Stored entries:
++++++
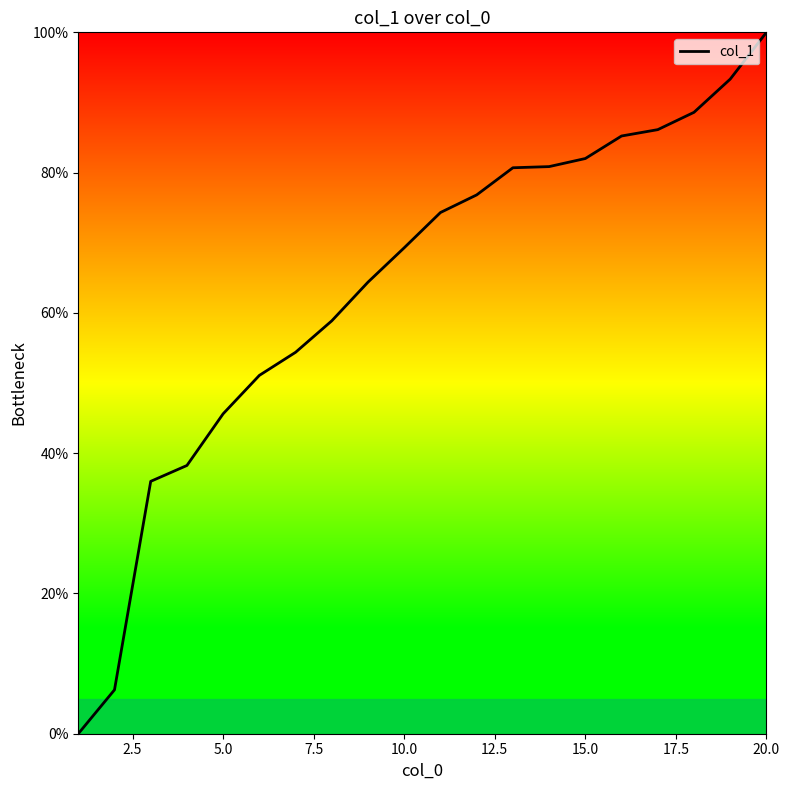

What is the greatest value displayed?

100.0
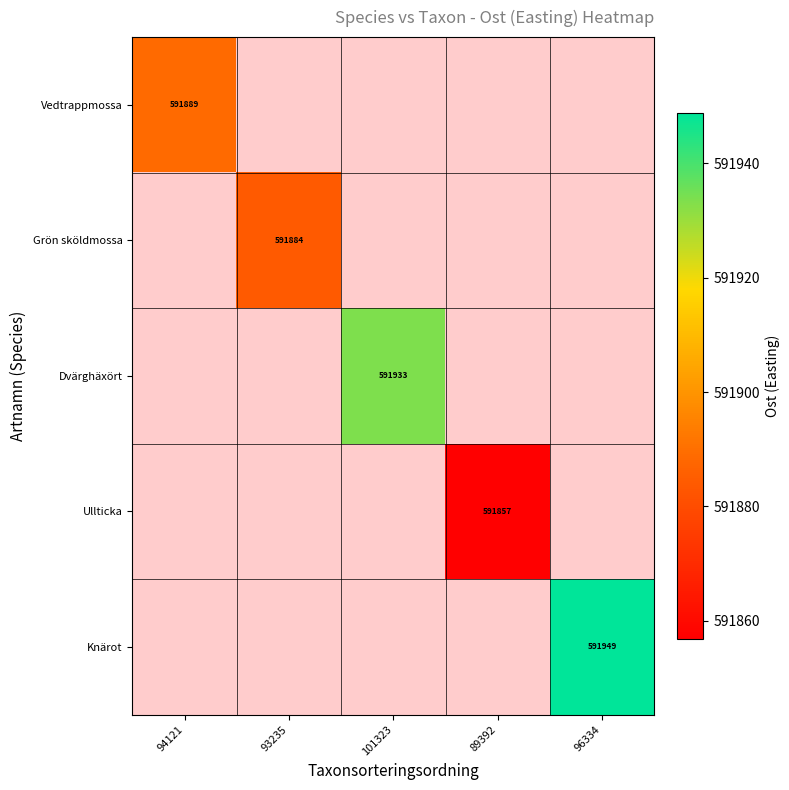

At which category does the chart reach its peak across all series?

96334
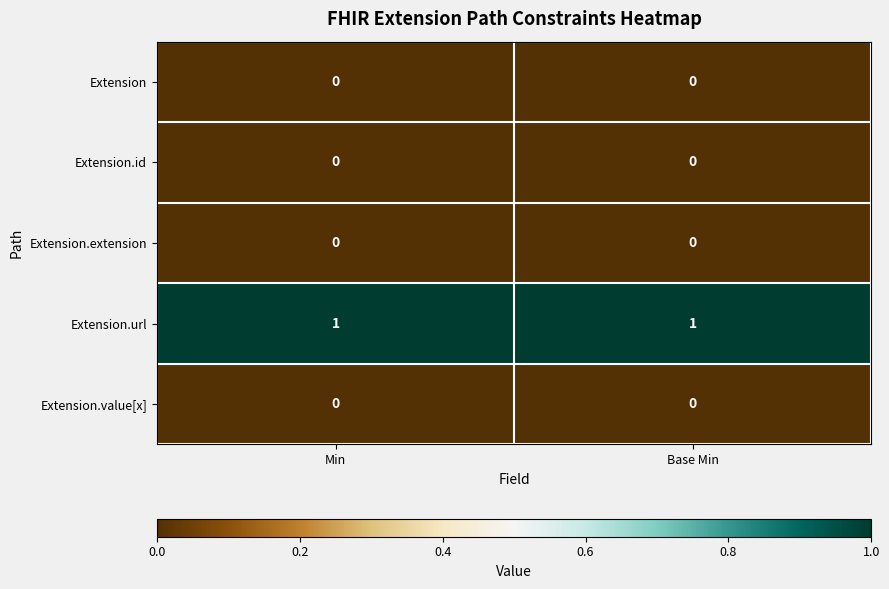

Which series has the largest total across all categories?

Extension.url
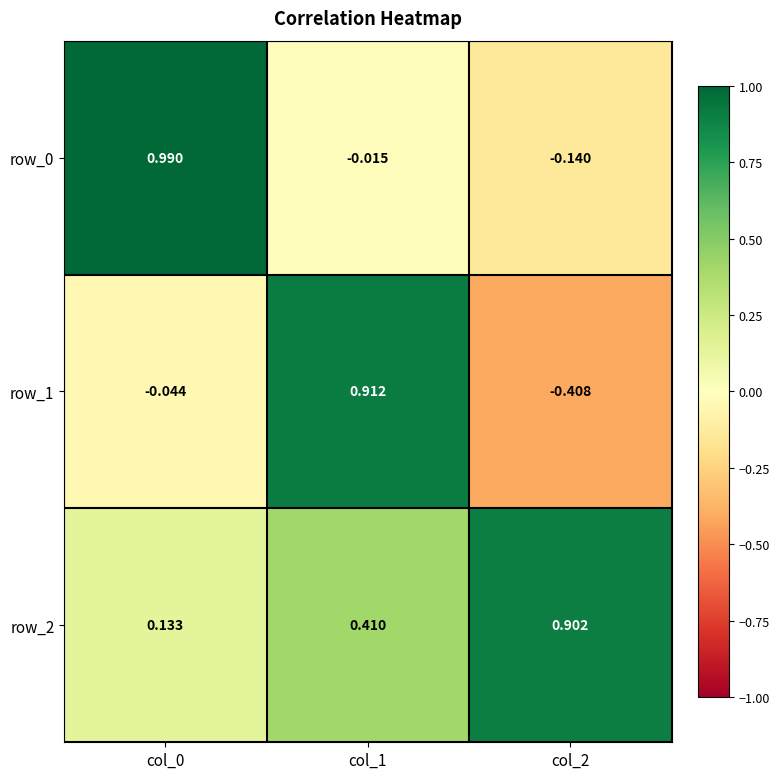

Count the number of categories in the chart.

3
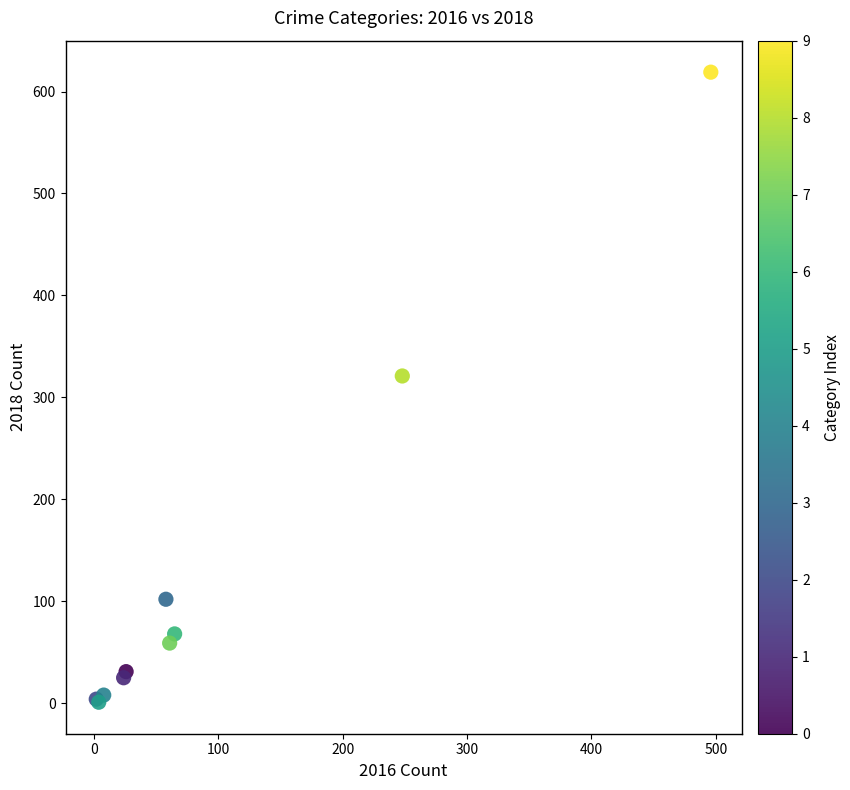

What Y value in the scatter plot is closest to 310?

321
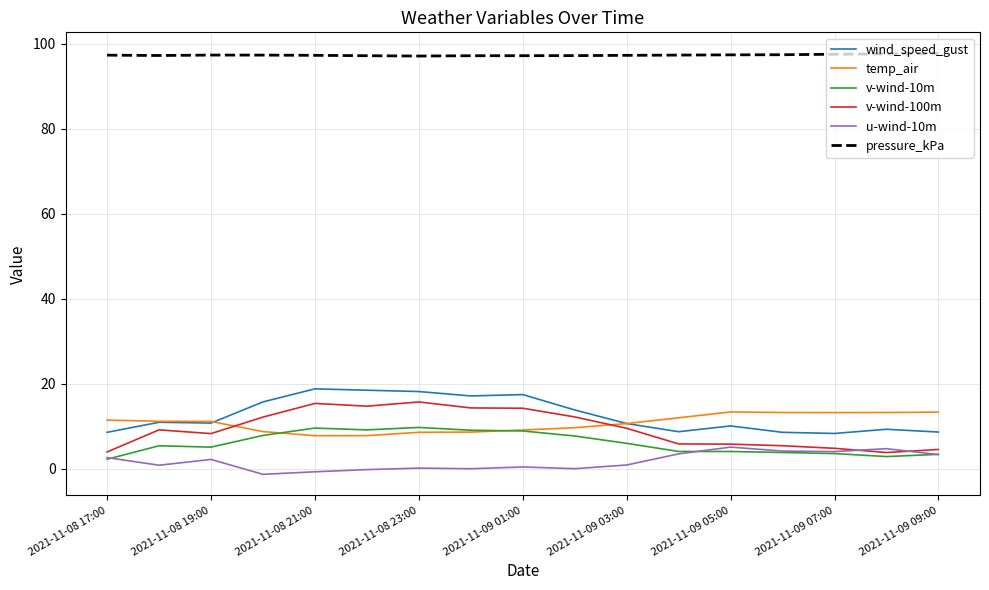

Which series has the largest total across all categories?

pressure_kPa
++++++
What you should do: Could you copy the items word for word, starting at the line that has "Count the number of categories in the chart." and going through the end of the items, with the pictures left out?

Exercise result:
Count the number of categories in the chart.

3

What Y value in the scatter plot is closest to 310?

321

Which series has the largest total across all categories?

pressure_kPa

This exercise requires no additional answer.